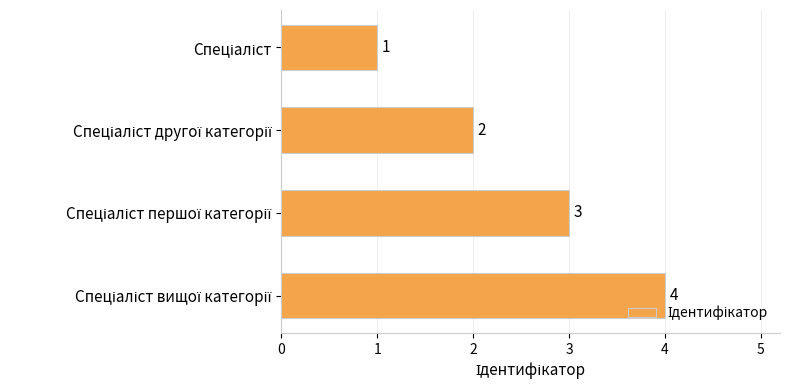

Count the values in the range 2 to 4.

3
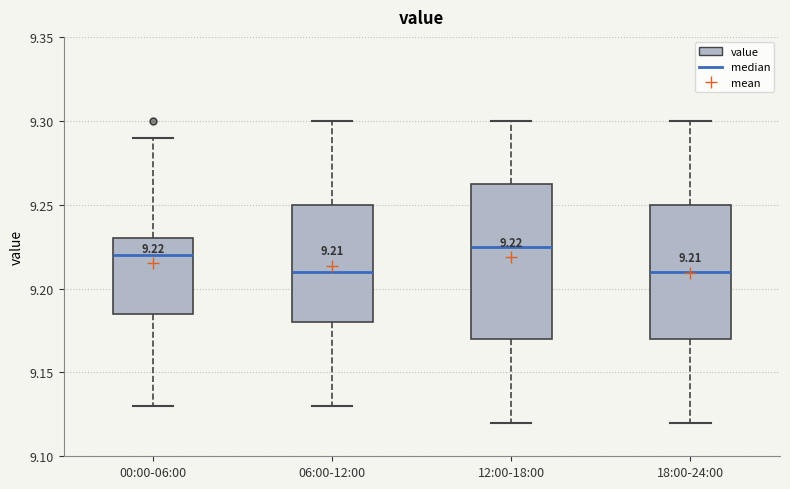

Comparing the boxes themselves (not the whiskers), which one is the tallest?

12:00-18:00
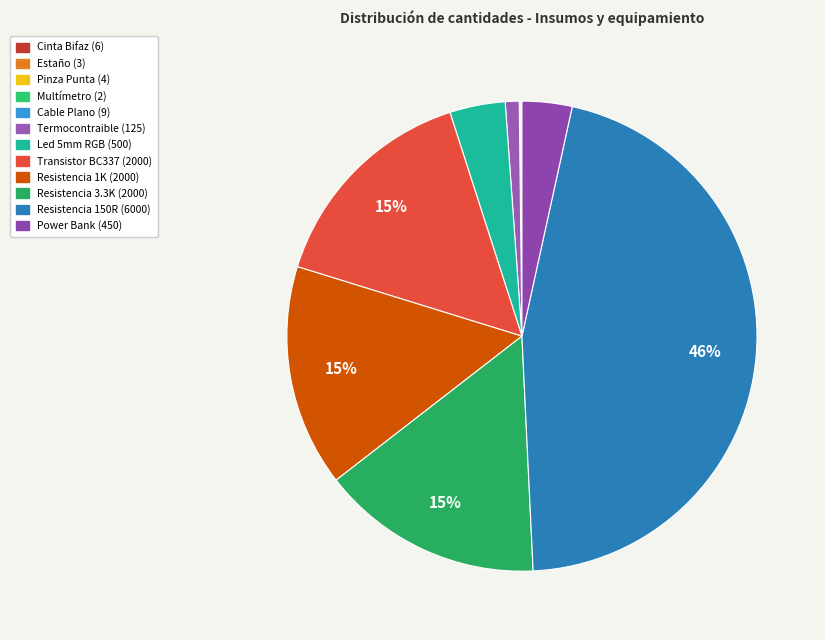

The Cable Plano (9) slice represents 0% of the pie. True or false?

True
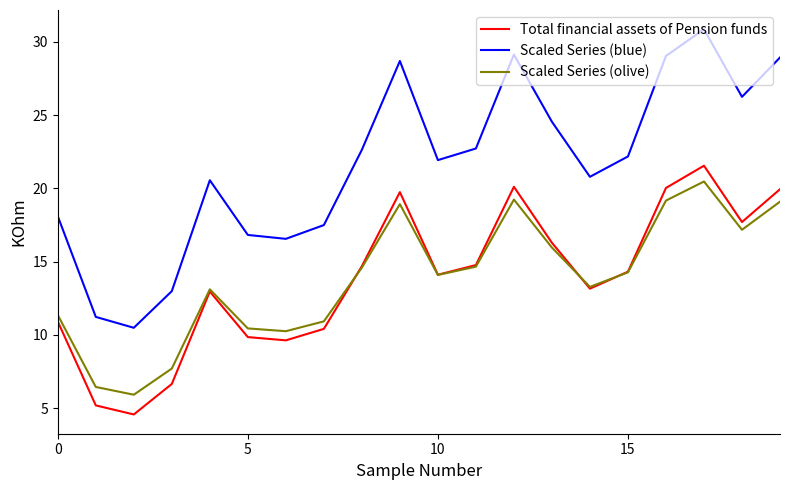

True or false: Scaled Series (olive) and Scaled Series (blue) cross at least once.

False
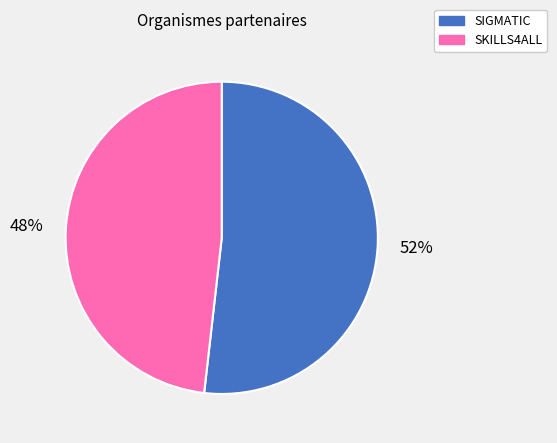

Is it true that SIGMATIC is 38% of the pie?

False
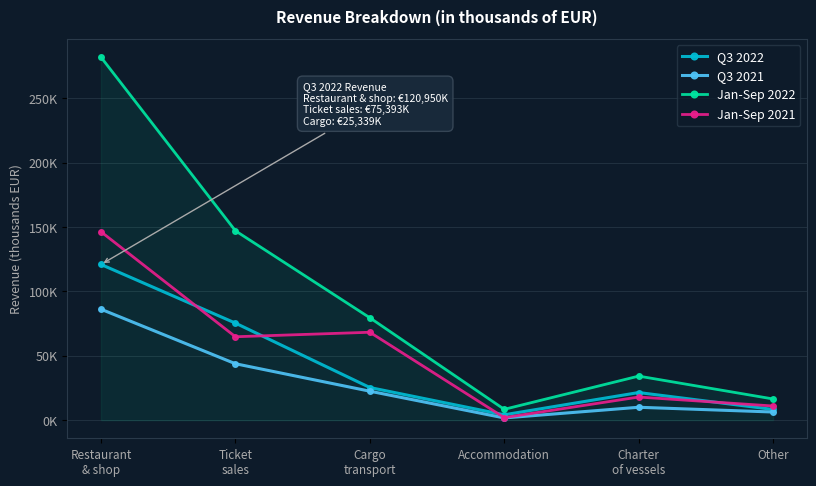

List the labels in order of Q3 2021 value, largest first.

Restaurant
& shop, Ticket
sales, Cargo
transport, Charter
of vessels, Other, Accommodation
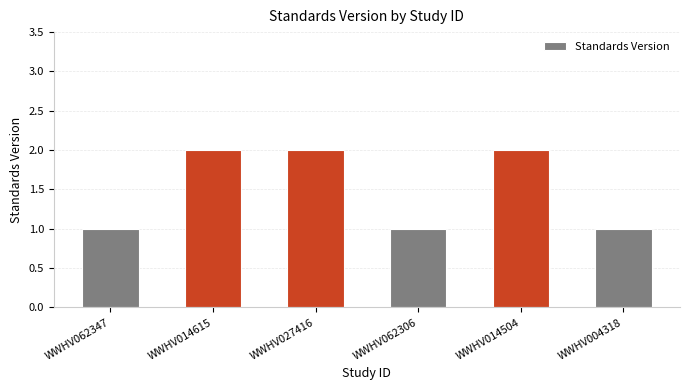

What is the minimum value shown in the chart?

1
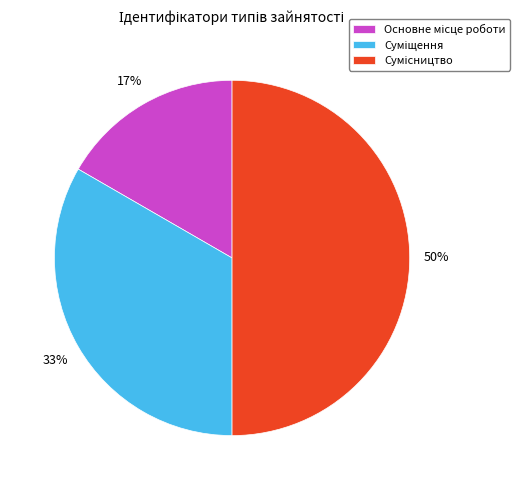

How many segments does this pie chart have?

3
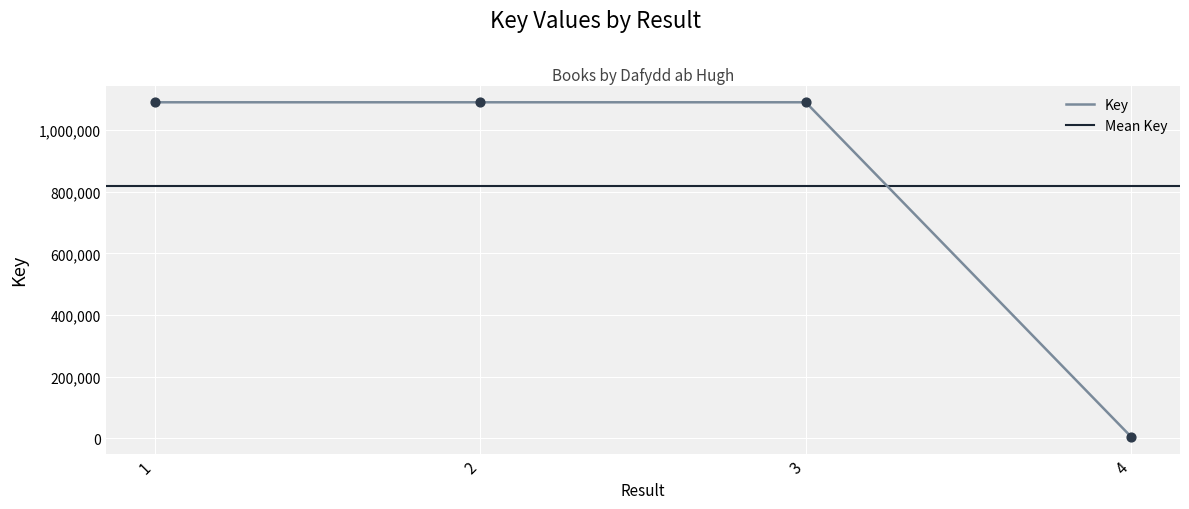

What is the change in value from 1 to 4?

-1086018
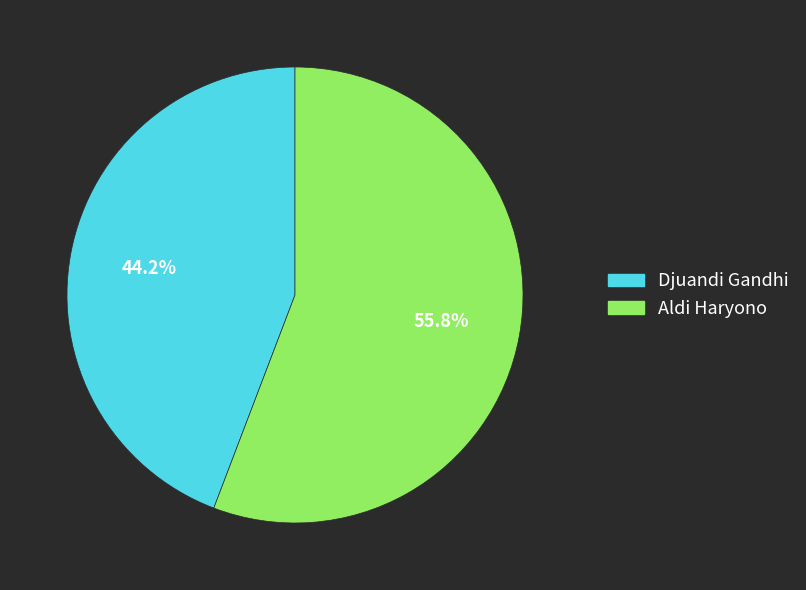

To the nearest percent, what portion does Aldi Haryono represent?

56%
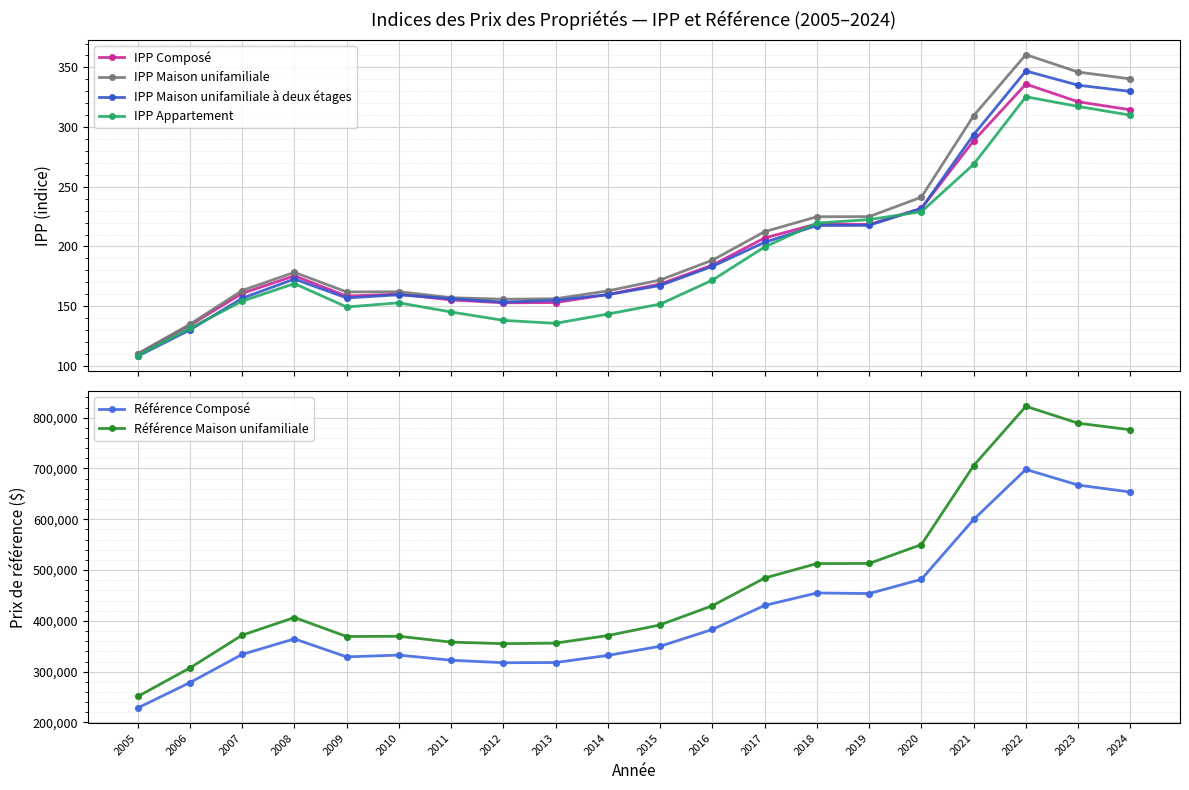

Is the value of Référence Composé at 2020 greater than the value of Référence Maison unifamiliale at 2015?

Yes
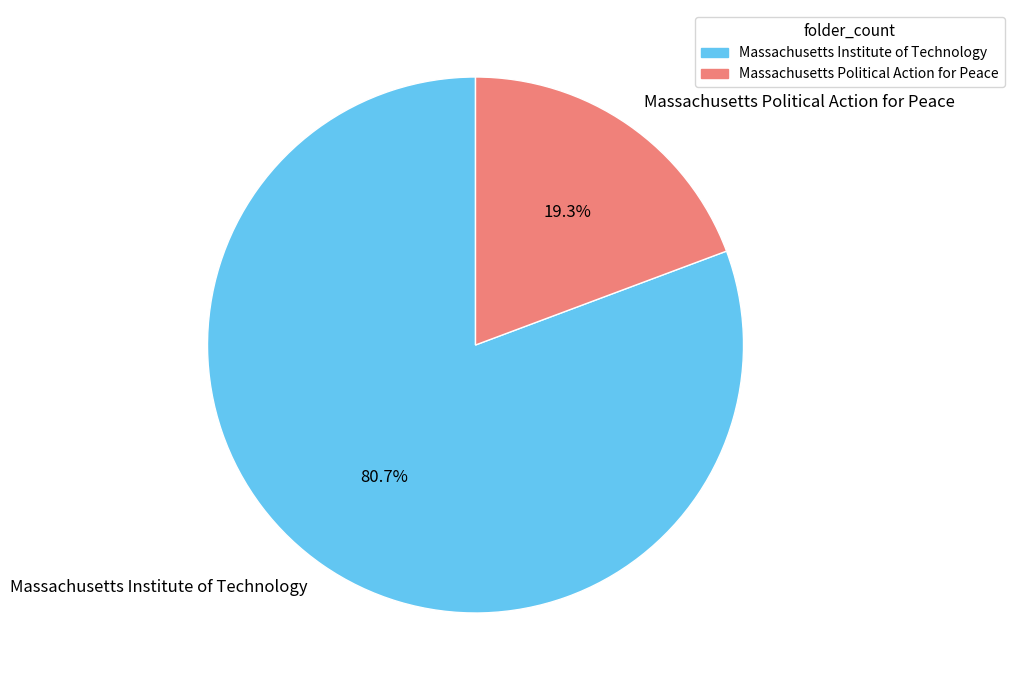

To the nearest percent, what is the average slice percentage?

50%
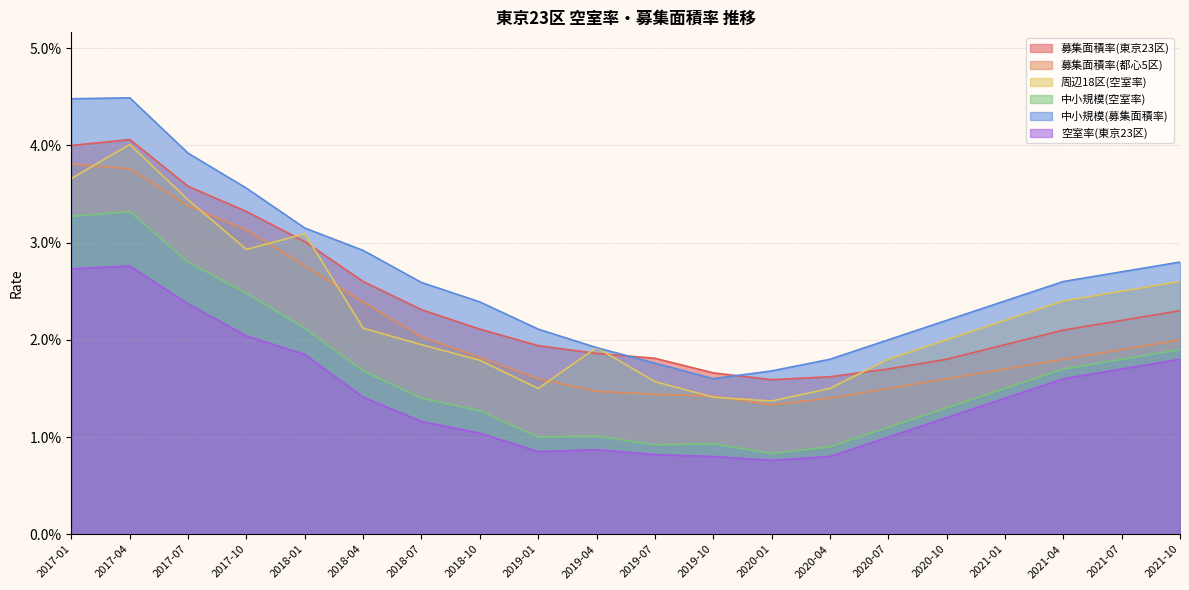

Does the chart have visible grid lines?

Yes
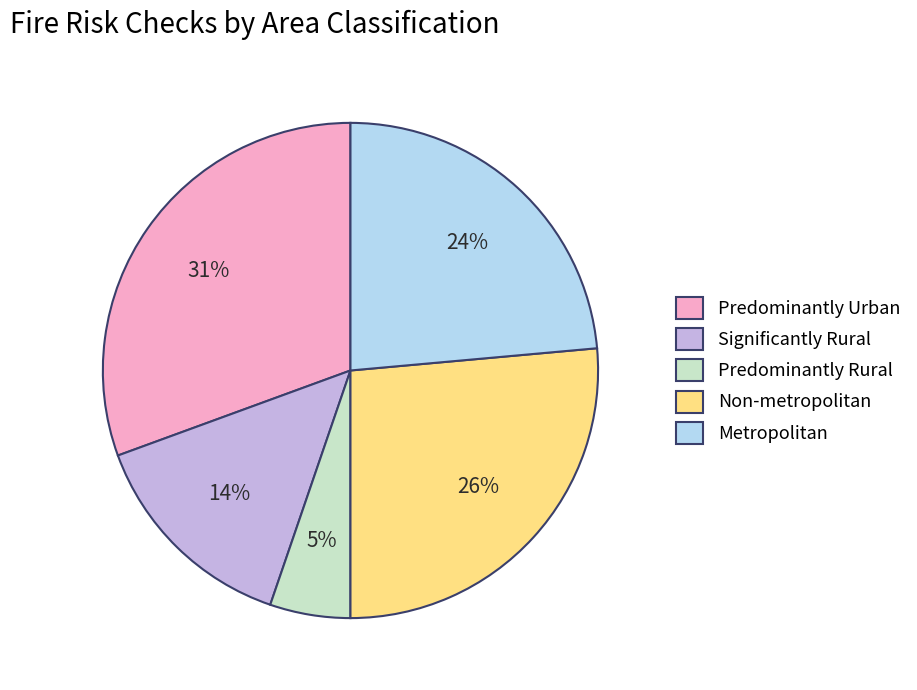

The Predominantly Urban slice represents 31% of the pie. True or false?

True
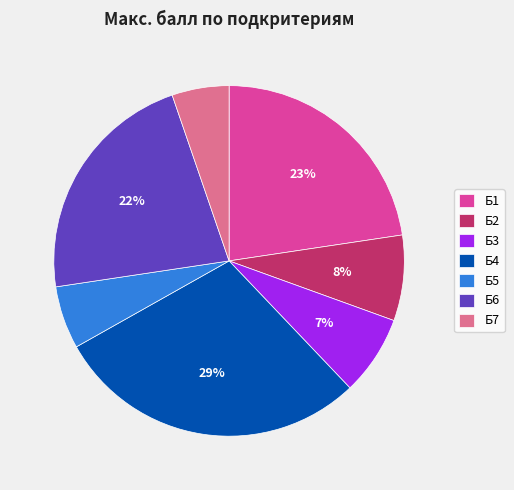

The Б2 slice represents 8% of the pie. True or false?

True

____________

WORK ORDER: Render every line of the items above as a Markdown table with the columns No. and Text, one numbered row per line. Skip blank lines and leave the pictures out.

SOLUTION TO THIS EXERCISE:
| No. | Text |
|---|---|
| 1 | Count the values in the range 2 to 4. |
| 2 | 3 |
| 3 | Comparing the boxes themselves (not the whiskers), which one is the tallest? |
| 4 | 12:00-18:00 |
| 5 | The Cable Plano (9) slice represents 0% of the pie. True or false? |
| 6 | True |
| 7 | True or false: Scaled Series (olive) and Scaled Series (blue) cross at least once. |
| 8 | False |
| 9 | Is it true that SIGMATIC is 38% of the pie? |
| 10 | False |
| 11 | List the labels in order of Q3 2021 value, largest first. |
| 12 | Restaurant |
| 13 | & shop, Ticket |
| 14 | sales, Cargo |
| 15 | transport, Charter |
| 16 | of vessels, Other, Accommodation |
| 17 | What is the minimum value shown in the chart? |
| 18 | 1 |
| 19 | How many segments does this pie chart have? |
| 20 | 3 |
| 21 | What is the change in value from 1 to 4? |
| 22 | -1086018 |
| 23 | To the nearest percent, what portion does Aldi Haryono represent? |
| 24 | 56% |
| 25 | Is the value of Référence Composé at 2020 greater than the value of Référence Maison unifamiliale at 2015? |
| 26 | Yes |
| 27 | To the nearest percent, what is the average slice percentage? |
| 28 | 50% |
| 29 | Does the chart have visible grid lines? |
| 30 | Yes |
| 31 | The Predominantly Urban slice represents 31% of the pie. True or false? |
| 32 | True |
| 33 | The Б2 slice represents 8% of the pie. True or false? |
| 34 | True |